_WORK INSTRUCTIONS_
The data is to be transcribed in full, with nothing missed.

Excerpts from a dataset
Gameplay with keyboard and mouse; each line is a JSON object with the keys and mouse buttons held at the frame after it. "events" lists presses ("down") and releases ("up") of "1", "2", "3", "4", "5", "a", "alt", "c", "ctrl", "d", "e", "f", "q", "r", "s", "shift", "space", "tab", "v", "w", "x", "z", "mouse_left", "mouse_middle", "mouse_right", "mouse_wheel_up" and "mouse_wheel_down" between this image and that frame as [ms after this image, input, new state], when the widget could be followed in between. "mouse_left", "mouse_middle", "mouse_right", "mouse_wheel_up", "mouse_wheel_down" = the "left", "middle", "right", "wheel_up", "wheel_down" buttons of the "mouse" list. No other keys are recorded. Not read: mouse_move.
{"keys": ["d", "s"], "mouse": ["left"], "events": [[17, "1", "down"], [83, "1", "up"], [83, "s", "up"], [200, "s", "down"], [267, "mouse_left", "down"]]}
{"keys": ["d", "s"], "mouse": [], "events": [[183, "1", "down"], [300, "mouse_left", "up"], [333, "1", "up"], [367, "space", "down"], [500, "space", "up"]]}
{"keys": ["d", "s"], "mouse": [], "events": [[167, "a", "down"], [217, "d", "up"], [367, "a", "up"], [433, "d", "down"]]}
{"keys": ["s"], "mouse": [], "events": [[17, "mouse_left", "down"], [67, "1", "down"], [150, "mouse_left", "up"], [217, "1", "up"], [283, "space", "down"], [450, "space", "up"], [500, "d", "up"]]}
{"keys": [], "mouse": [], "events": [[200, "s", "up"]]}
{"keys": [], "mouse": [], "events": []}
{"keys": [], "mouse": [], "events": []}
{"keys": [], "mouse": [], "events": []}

_COMPLETED TASK_
Gameplay with keyboard and mouse; each line is a JSON object with the keys and mouse buttons held at the frame after it. "events" lists presses ("down") and releases ("up") of "1", "2", "3", "4", "5", "a", "alt", "c", "ctrl", "d", "e", "f", "q", "r", "s", "shift", "space", "tab", "v", "w", "x", "z", "mouse_left", "mouse_middle", "mouse_right", "mouse_wheel_up" and "mouse_wheel_down" between this image and that frame as [ms after this image, input, new state], when the widget could be followed in between. "mouse_left", "mouse_middle", "mouse_right", "mouse_wheel_up", "mouse_wheel_down" = the "left", "middle", "right", "wheel_up", "wheel_down" buttons of the "mouse" list. No other keys are recorded. Not read: mouse_move.
{"keys": ["d", "s"], "mouse": ["left"], "events": [[17, "1", "down"], [83, "1", "up"], [83, "s", "up"], [200, "s", "down"], [267, "mouse_left", "down"]]}
{"keys": ["d", "s"], "mouse": [], "events": [[183, "1", "down"], [300, "mouse_left", "up"], [333, "1", "up"], [367, "space", "down"], [500, "space", "up"]]}
{"keys": ["d", "s"], "mouse": [], "events": [[167, "a", "down"], [217, "d", "up"], [367, "a", "up"], [433, "d", "down"]]}
{"keys": ["s"], "mouse": [], "events": [[17, "mouse_left", "down"], [67, "1", "down"], [150, "mouse_left", "up"], [217, "1", "up"], [283, "space", "down"], [450, "space", "up"], [500, "d", "up"]]}
{"keys": [], "mouse": [], "events": [[200, "s", "up"]]}
{"keys": [], "mouse": [], "events": []}
{"keys": [], "mouse": [], "events": []}
{"keys": [], "mouse": [], "events": []}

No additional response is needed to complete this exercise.